■ **Problem requirements**
From the text below on storing Python objects as JSON, extract the part that runs from "As you can see, a" up to and including "two sequence types.", copying it verbatim.
── Text for analysis ──
As you can see, a dictionary key is always converted to unicode and tuples are always maintained as lists, since JSON does not have two sequence types.

>>> import pprint
>>> pprint.pprint(dict(
...     fetchone(person_cn, """data @> '{"name": "Stephan Richter"}'""")))
{'data': {u'_py_persistent_type': u'__main__.Person',
          u'address': {u'_py_type': u'DBREF',
                       u'database': u'pjpersist_test',
                       u'id': u'0001020304050607080a0b0c0',
                       u'table': u'address'},
          u'birthday': {u'_py_type': u'datetime.date',
                        u'value': u'1980-01-25'},
          u'friends': {u'roy': {u'_py_type': u'DBREF',
                                u'database': u'pjpersist_test',
                                u'id': u'0001020304050607080a0b0c0',
                                u'table': u'u__main___dot_Person'}},
          u'name': u'Stephan Richter',
          u'phone': {u'_py_type': u'__main__.Phone',
                     u'area': u'978',
                     u'country': u'+1',
                     u'number': u'394-5124'},
          u'today': {u'_py_type': u'datetime.datetime',
                     u'value': u'2014-05-14T12:30:00'},
          u'visited': [u'Germany', u'USA']},
 'id': u'0001020304050607080a0b0c0'}

Custom Serializers

(A patch to demonstrate)
───
── Entries supplied ──
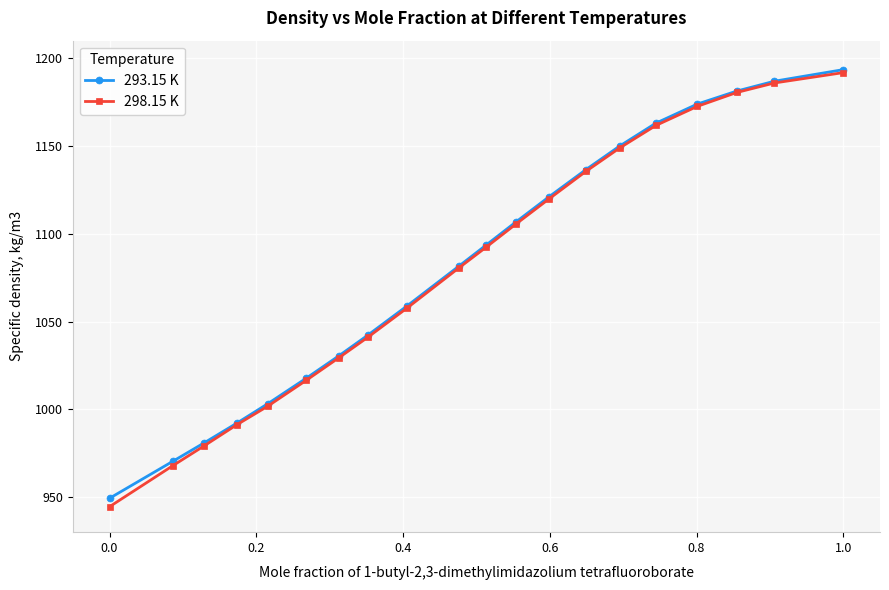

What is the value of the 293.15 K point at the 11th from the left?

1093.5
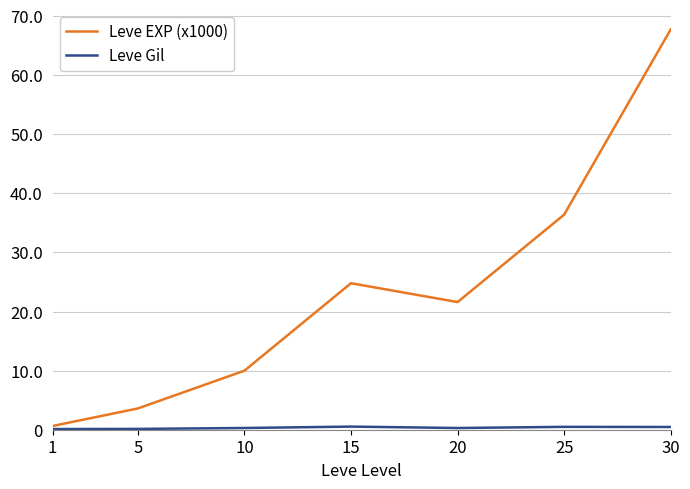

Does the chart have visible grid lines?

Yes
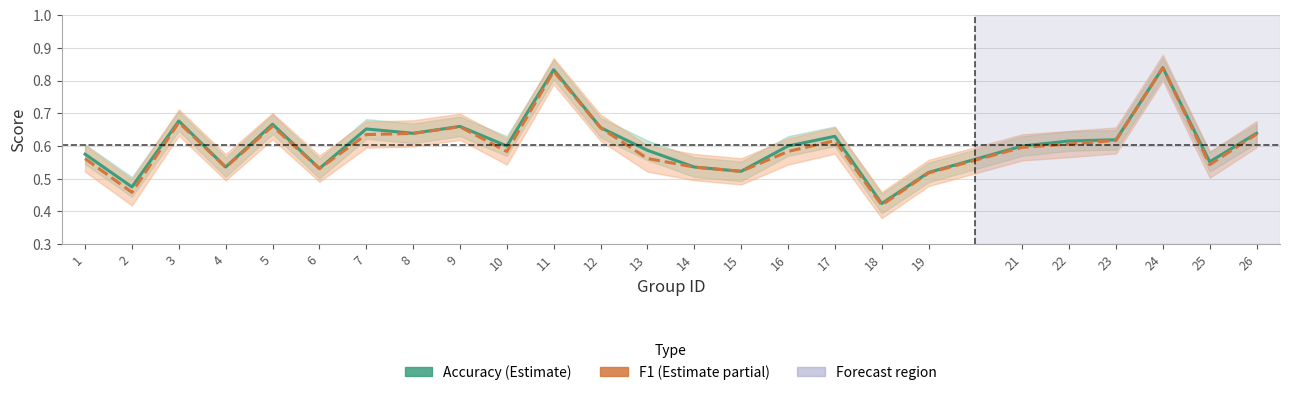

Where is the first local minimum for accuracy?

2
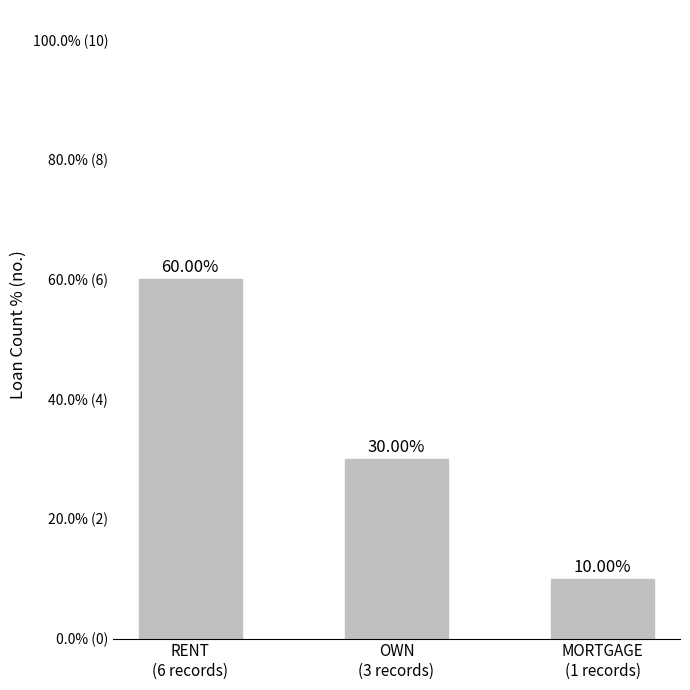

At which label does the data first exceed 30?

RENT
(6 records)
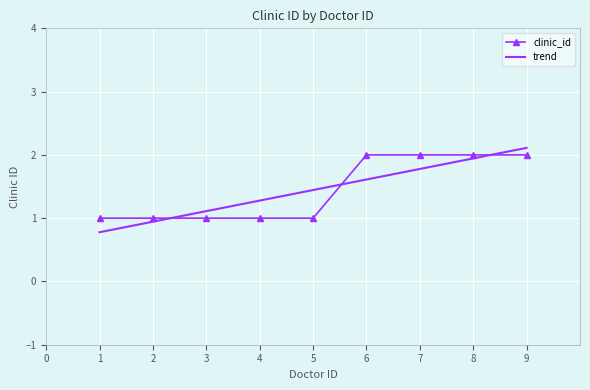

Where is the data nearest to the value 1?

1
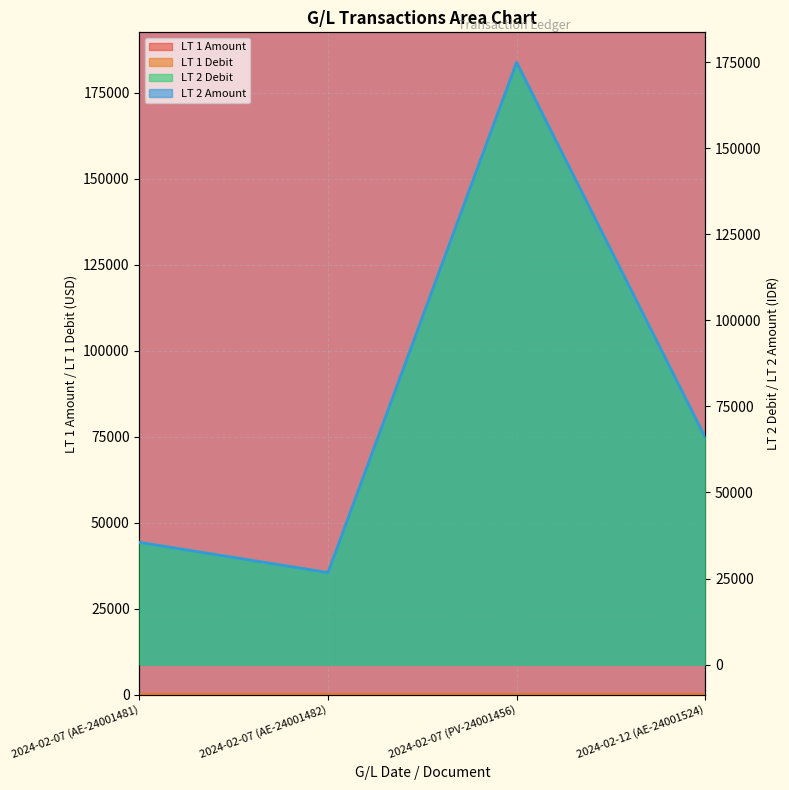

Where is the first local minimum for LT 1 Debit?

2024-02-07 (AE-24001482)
───
■ **Problem solution**
As you can see, a dictionary key is always converted to unicode and tuples are always maintained as lists, since JSON does not have two sequence types.